Viennent ensuite les misères du quotidien qui, mises bout à bout, alimentent le sentiment de tristesse et d’abandon: la nourriture fade, le manque d’intimité, les horaires imposés…. bref un quotidien de personnes totalement en marge de la société. Et pourtant, les aînés ont participé toute leur vie au fonctionnement de la société et continuent de le faire bien après leur retraite.

Pire, pour vivre dans ces conditions, les personnes âgées doivent débourser entre 80 et 140 euros par jour selon le degré d’autonomie et l’état de santé du résident.  

Un coût faramineux quand, dans le même temps, les milliers de clandestins sur le sol français sont, pour la plupart, nourris, logés et habillés, le tout avec l’argent du contribuable.

Face aux rares actions gouvernementales, les personnels et les résidents réclament des mesures d’urgence. Elles réclament notamment la création de plusieurs milliers de postes et des revalorisations salariales immédiates, sous peine de voir une autre branche de la société se mêler à la révolte sociale.

Focus sur les EHPAD

Les EHPAD (établissements d’hébergement pour personnes âgées dépendantes) sont des maisons de retraite médicalisées qui proposent un accueil en chambre. Les EHPAD s’adressent à des personnes âgées de plus de 60 ans qui ont besoin d’aide et de soins au quotidien. Et pour qui, par exemple, la téléassistance pour personnes âgées ne suffit plus.

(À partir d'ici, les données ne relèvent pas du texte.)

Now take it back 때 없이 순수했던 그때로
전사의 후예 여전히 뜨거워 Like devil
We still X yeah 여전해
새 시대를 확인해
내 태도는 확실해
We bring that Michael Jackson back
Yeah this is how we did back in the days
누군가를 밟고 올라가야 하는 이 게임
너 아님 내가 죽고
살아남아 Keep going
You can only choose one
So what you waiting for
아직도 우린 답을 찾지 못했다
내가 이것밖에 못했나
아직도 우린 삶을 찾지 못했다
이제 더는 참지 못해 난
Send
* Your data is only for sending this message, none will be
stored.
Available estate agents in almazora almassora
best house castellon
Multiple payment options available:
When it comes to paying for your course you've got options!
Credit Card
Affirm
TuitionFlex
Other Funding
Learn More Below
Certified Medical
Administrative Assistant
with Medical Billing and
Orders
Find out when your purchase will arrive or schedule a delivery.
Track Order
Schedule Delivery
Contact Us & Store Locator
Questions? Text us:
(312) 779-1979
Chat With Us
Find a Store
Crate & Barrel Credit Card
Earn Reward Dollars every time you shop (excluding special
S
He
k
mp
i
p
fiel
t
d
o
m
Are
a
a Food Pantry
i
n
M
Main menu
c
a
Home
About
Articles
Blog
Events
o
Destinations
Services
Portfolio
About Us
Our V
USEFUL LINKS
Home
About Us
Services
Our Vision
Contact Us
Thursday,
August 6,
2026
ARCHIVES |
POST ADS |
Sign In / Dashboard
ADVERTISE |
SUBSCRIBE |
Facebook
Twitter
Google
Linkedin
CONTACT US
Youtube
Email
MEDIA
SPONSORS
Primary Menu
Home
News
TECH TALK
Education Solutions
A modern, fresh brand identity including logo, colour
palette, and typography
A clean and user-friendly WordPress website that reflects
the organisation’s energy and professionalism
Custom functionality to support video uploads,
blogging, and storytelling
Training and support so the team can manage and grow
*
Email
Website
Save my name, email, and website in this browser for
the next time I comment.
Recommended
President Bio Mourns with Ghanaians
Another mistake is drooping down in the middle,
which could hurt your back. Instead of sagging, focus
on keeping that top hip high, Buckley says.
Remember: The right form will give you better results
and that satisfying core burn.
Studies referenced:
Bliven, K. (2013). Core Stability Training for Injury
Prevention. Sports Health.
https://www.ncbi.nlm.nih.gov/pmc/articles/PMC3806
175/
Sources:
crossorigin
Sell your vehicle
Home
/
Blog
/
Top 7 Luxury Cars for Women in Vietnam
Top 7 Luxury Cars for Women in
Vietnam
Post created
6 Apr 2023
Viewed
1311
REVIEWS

Elles ont pour objectif principal d’accompagner les personnes fragiles et vulnérables et de préserver leur autonomie par une prise en charge globale comprenant l’hébergement, la restauration, l’animation et le soin. Pour se faire, les établissements signent une convention avec le conseil départemental et l’ARS (agence régionale de santé) qui leur apportent des financements en contrepartie d’objectifs de qualité de prise en charge. Il faut savoir qu’il existe aussi des maisons de retraite non médicalisées qui s’adressent à des personnes âgées de plus de 60 ans qui sont en perte d’autonomie, sans avoir encore besoin d’aide et de soins permanents.

Les EPHAD sont, pour résumer, composés :

  • des établissements médico-sociaux (maisons de retraite ou résidences-autonomie médicalisées
  • des unités de soins de longue durée

Les occupants sont des personnes dépendantes qui ne peuvent plus rester seules chez elles, et qui de retrouvent donc dans ces maisons de retraite médicalisées, parfois haut de gamme, parfois qui laissent à désirer. L’investisseur est lié au gestionnaire de la résidence via un bail commercial. Dans ces établissements, on y assure la restauration, les soins, l’entretien des linges. Un médecin et des infirmières sont présentes.

En Bretagne , on recense un total de 491 résidences EHPAD pour quasiment 3,3 millions d’habitants. Le vieillissement de la population dans notre région est une réalité et les listes d’attentes pour trouver une place en EHPAD également. De plus certains niveaux de dépendance et certaines pathologies comme Alzheimer réduisent encore un peu plus les places disponibles en résidence EHPAD car la prise en charge d’Alzheimer par exemple nécessite une unité de soins spécialisée.Pour placer un proche dans un établissement EHPAD situé en Bretagne, la procédure a été nettement simplifiée avec un formulaire (cerfa 14732*01) unique à remplir en un seul exemplaire et à photocopier en fonction du nombre d’établissements auprès desquels la personne souhaite entrer. Il y aura principalement les informations qui concernent le patient et le bilan confidentiel complété par le médecin.